WHAT YOU NEED TO DO
Swap "Tanzkreis" for "Tanzgruppe" throughout the text of the entries below, keeping everything else as it is. Leave the pictures out of your answer.

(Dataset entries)
━━━━━━
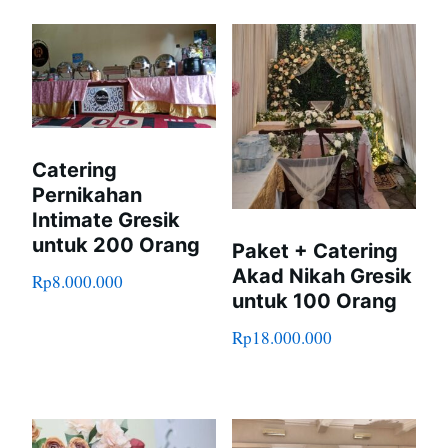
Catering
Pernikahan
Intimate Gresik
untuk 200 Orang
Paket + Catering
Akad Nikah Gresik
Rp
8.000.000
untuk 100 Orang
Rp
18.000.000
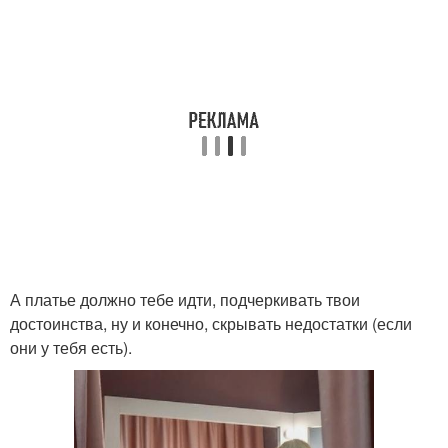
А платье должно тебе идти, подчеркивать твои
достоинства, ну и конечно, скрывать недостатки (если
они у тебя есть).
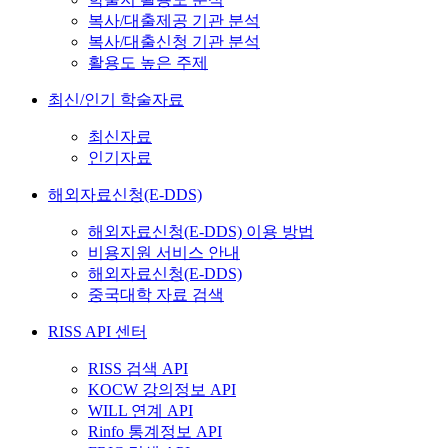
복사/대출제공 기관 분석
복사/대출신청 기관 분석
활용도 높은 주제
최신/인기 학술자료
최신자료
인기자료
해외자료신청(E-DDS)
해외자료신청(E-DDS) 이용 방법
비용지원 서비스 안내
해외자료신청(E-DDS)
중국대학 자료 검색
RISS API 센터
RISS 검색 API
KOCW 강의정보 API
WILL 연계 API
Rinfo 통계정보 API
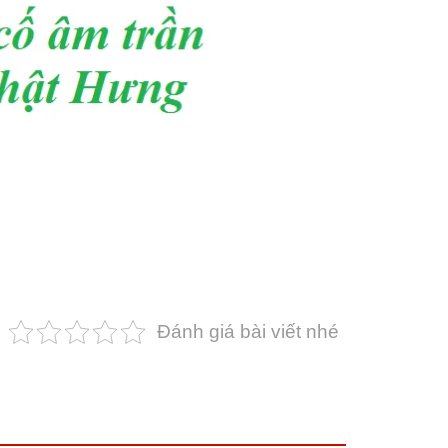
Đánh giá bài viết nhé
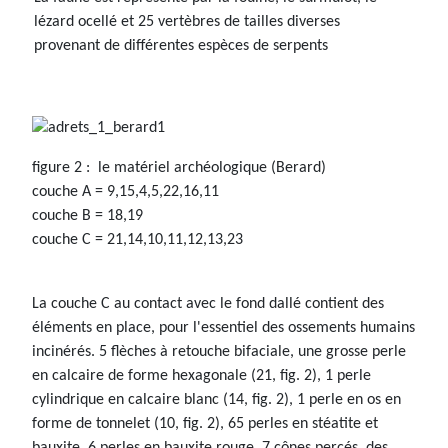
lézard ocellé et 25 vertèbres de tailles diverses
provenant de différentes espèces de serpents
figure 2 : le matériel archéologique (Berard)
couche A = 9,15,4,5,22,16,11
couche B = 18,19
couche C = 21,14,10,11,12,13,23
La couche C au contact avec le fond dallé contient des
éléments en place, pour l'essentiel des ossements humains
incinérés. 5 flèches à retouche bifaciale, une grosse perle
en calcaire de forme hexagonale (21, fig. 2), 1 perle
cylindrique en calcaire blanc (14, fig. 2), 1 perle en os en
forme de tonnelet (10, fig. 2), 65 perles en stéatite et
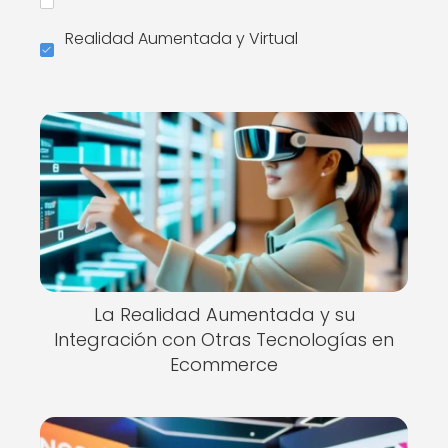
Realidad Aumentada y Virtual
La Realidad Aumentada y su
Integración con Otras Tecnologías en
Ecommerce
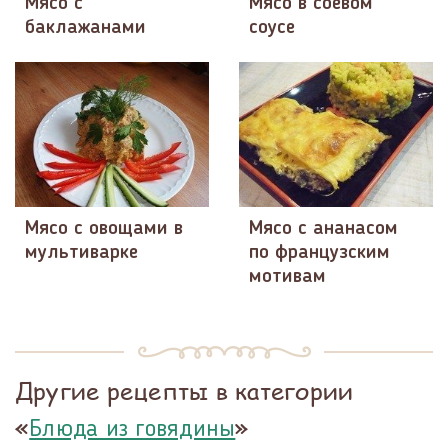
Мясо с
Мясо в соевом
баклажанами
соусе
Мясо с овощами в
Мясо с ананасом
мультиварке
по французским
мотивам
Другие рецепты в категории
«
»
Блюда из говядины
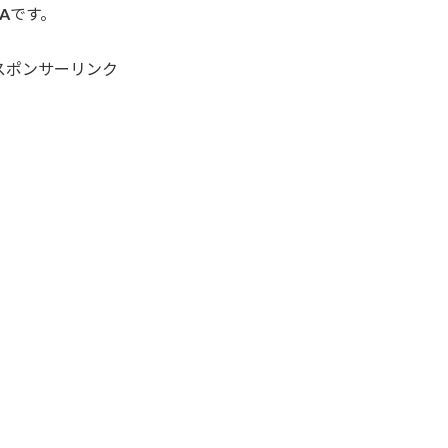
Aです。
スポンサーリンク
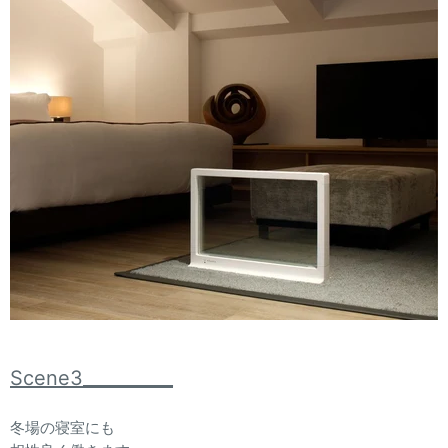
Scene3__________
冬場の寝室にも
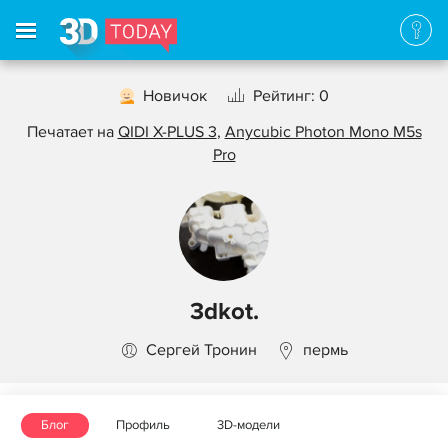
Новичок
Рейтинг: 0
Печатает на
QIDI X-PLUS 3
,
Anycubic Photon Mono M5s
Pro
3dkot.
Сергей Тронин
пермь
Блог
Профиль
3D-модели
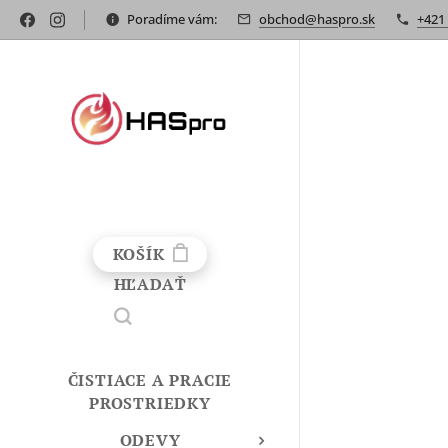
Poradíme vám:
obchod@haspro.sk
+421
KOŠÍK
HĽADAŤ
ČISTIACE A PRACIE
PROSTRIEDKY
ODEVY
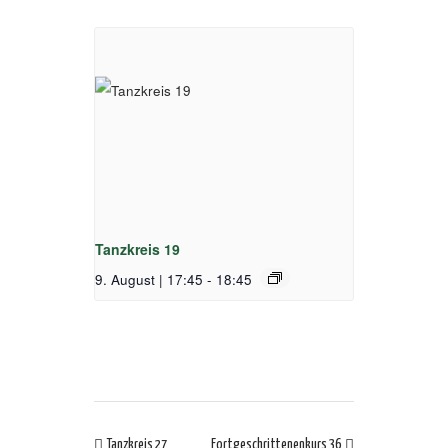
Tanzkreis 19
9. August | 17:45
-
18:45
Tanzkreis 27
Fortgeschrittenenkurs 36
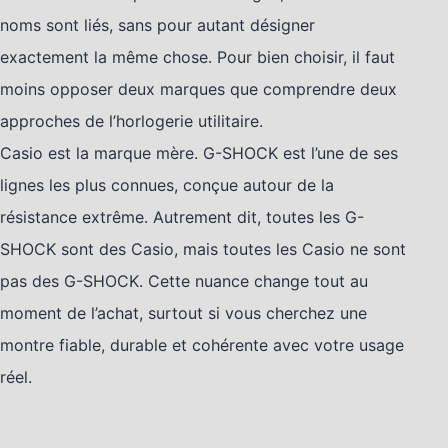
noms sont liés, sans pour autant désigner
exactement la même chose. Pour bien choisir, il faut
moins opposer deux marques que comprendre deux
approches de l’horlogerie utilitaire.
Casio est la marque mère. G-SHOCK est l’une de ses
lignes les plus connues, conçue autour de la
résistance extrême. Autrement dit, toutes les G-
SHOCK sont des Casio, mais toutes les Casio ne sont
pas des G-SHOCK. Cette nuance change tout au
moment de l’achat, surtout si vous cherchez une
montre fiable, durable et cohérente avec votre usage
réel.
━━━━━━
RESULT BELOW
Catering
Pernikahan
Intimate Gresik
untuk 200 Orang
Paket + Catering
Akad Nikah Gresik
Rp
8.000.000
untuk 100 Orang
Rp
18.000.000
А платье должно тебе идти, подчеркивать твои
достоинства, ну и конечно, скрывать недостатки (если
они у тебя есть).
복사/대출제공 기관 분석
복사/대출신청 기관 분석
활용도 높은 주제
최신/인기 학술자료
최신자료
인기자료
해외자료신청(E-DDS)
해외자료신청(E-DDS) 이용 방법
비용지원 서비스 안내
해외자료신청(E-DDS)
중국대학 자료 검색
RISS API 센터
RISS 검색 API
KOCW 강의정보 API
WILL 연계 API
Rinfo 통계정보 API
Đánh giá bài viết nhé
lézard ocellé et 25 vertèbres de tailles diverses
provenant de différentes espèces de serpents
figure 2 : le matériel archéologique (Berard)
couche A = 9,15,4,5,22,16,11
couche B = 18,19
couche C = 21,14,10,11,12,13,23
La couche C au contact avec le fond dallé contient des
éléments en place, pour l'essentiel des ossements humains
incinérés. 5 flèches à retouche bifaciale, une grosse perle
en calcaire de forme hexagonale (21, fig. 2), 1 perle
cylindrique en calcaire blanc (14, fig. 2), 1 perle en os en
forme de tonnelet (10, fig. 2), 65 perles en stéatite et
Realidad Aumentada y Virtual
La Realidad Aumentada y su
Integración con Otras Tecnologías en
Ecommerce
Мясо с
Мясо в соевом
баклажанами
соусе
Мясо с овощами в
Мясо с ананасом
мультиварке
по французским
мотивам
Другие рецепты в категории
«
»
Блюда из говядины
Aです。
スポンサーリンク
Scene3__________
冬場の寝室にも
Новичок
Рейтинг: 0
Печатает на
QIDI X-PLUS 3
,
Anycubic Photon Mono M5s
Pro
3dkot.
Сергей Тронин
пермь
Блог
Профиль
3D-модели
Poradíme vám:
obchod@haspro.sk
+421
KOŠÍK
HĽADAŤ
ČISTIACE A PRACIE
PROSTRIEDKY
ODEVY
Tanzgruppe 19
9. August | 17:45
-
18:45
Tanzgruppe 27
Fortgeschrittenenkurs 36
noms sont liés, sans pour autant désigner
exactement la même chose. Pour bien choisir, il faut
moins opposer deux marques que comprendre deux
approches de l’horlogerie utilitaire.
Casio est la marque mère. G-SHOCK est l’une de ses
lignes les plus connues, conçue autour de la
résistance extrême. Autrement dit, toutes les G-
SHOCK sont des Casio, mais toutes les Casio ne sont
pas des G-SHOCK. Cette nuance change tout au
moment de l’achat, surtout si vous cherchez une
montre fiable, durable et cohérente avec votre usage
réel.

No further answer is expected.